Please tally how many lines of the material below include the word "описывается", giving only the number.
DATA PROVIDED section start
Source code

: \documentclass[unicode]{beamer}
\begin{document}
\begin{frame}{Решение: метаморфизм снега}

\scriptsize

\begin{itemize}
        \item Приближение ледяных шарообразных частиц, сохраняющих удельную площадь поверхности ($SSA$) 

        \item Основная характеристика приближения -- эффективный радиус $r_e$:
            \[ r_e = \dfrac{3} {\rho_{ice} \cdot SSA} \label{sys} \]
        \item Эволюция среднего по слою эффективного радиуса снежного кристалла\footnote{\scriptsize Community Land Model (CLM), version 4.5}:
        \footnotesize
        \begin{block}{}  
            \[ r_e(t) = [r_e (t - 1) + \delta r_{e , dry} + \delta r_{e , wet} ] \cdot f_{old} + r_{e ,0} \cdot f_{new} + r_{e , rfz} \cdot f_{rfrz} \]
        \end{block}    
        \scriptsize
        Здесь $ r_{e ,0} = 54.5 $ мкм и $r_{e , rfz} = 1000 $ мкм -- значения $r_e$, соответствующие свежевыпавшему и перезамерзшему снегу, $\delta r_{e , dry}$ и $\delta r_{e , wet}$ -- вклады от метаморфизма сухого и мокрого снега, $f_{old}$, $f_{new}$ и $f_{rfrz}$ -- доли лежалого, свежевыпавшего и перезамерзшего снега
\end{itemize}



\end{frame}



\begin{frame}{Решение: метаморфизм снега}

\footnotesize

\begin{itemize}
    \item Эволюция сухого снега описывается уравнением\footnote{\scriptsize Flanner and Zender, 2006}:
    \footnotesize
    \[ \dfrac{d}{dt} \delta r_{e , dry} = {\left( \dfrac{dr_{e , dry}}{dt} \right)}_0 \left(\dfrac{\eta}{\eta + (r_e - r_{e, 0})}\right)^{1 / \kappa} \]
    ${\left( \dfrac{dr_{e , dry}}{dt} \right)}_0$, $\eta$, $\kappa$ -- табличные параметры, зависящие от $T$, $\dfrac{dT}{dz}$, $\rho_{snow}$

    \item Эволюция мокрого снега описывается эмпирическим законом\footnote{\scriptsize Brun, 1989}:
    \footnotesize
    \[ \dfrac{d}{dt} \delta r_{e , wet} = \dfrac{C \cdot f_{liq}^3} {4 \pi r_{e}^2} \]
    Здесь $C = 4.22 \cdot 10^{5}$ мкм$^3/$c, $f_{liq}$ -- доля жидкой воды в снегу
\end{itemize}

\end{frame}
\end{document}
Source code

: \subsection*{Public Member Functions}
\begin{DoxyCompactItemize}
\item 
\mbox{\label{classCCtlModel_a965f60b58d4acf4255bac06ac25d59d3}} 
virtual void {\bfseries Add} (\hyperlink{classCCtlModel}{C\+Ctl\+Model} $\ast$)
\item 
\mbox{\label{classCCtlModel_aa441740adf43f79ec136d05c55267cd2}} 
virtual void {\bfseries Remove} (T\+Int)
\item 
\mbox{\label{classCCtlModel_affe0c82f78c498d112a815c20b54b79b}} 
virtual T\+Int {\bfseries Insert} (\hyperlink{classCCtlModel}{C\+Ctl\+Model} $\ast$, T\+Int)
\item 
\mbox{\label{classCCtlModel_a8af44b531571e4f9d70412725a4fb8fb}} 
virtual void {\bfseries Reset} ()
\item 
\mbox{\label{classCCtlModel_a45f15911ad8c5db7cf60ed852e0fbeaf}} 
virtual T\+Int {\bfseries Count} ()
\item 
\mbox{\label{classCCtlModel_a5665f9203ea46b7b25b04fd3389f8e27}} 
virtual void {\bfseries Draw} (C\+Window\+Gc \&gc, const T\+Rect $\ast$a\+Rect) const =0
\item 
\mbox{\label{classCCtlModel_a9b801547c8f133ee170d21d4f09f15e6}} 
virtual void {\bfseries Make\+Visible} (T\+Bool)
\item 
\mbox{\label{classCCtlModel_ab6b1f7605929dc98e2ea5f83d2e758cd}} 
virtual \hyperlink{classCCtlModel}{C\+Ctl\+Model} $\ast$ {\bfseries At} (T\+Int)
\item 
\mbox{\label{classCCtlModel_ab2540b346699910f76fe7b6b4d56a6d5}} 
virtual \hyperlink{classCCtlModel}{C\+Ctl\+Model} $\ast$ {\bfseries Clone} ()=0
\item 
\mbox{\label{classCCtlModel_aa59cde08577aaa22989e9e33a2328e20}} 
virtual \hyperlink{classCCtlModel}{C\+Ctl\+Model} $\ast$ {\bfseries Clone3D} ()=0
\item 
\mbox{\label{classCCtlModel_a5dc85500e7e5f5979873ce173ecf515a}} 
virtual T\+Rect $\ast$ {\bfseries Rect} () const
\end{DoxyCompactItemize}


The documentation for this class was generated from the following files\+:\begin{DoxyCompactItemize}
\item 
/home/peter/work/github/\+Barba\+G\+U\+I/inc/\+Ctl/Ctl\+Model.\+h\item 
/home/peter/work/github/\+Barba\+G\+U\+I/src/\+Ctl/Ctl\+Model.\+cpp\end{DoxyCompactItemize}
DATA PROVIDED section end
DATA PROVIDED section start
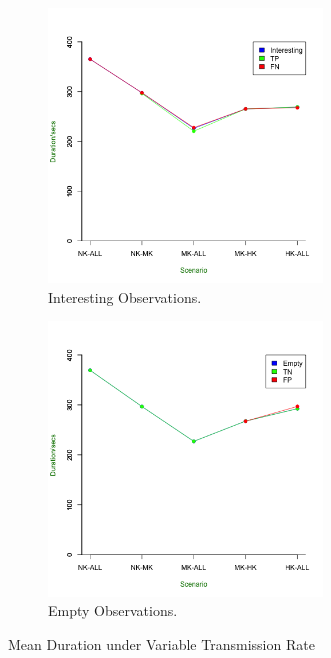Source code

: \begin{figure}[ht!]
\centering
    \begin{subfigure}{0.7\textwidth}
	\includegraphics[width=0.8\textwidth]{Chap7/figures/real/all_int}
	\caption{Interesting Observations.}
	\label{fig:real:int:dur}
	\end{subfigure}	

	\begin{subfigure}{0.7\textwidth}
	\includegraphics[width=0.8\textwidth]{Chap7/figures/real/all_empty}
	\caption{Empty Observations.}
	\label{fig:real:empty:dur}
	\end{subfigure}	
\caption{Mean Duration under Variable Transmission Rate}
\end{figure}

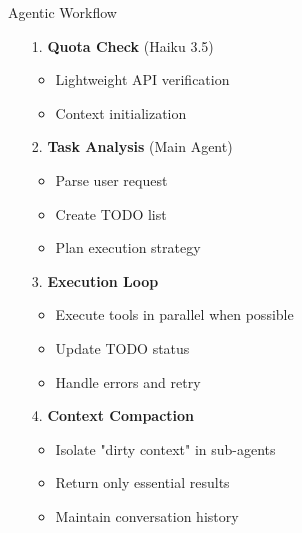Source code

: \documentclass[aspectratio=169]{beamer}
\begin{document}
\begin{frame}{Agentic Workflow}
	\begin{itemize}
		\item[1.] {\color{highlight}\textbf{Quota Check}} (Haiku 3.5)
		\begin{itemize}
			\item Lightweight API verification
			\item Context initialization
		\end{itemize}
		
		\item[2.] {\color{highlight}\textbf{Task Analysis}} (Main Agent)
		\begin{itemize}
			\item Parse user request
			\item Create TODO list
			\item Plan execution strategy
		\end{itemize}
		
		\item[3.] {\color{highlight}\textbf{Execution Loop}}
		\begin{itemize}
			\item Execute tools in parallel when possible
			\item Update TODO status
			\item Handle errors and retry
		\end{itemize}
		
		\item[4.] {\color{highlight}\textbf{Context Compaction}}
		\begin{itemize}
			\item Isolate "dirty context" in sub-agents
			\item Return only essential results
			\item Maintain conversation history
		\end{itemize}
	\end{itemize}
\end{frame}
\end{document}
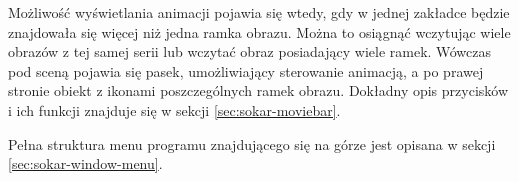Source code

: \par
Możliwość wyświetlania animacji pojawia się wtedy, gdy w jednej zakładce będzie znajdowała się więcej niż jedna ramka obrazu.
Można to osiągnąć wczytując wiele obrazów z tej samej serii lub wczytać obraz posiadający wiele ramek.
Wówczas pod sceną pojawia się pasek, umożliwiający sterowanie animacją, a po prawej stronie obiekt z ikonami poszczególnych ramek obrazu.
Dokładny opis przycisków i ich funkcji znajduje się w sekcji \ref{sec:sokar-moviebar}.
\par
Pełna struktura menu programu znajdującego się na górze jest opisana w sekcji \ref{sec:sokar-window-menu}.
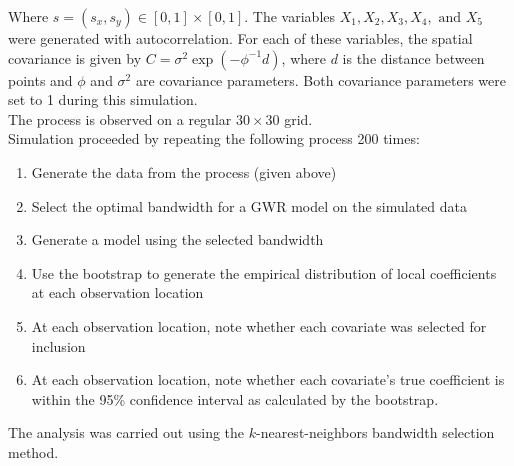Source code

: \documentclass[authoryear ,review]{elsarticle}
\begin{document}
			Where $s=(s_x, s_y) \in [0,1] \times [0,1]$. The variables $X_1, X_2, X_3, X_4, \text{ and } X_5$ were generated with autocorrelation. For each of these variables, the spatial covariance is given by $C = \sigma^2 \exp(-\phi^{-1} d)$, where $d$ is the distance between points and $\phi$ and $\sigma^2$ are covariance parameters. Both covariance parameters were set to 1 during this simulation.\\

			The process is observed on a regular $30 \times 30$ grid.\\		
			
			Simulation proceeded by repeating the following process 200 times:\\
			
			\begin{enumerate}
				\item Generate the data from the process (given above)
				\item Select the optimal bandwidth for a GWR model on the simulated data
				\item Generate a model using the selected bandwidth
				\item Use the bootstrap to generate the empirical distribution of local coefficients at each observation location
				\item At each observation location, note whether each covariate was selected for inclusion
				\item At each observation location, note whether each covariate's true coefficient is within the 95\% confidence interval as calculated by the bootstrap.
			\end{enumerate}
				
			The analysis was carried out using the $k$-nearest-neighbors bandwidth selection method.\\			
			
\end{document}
DATA PROVIDED section end
**SOLUTION FOR THIS TASK**
2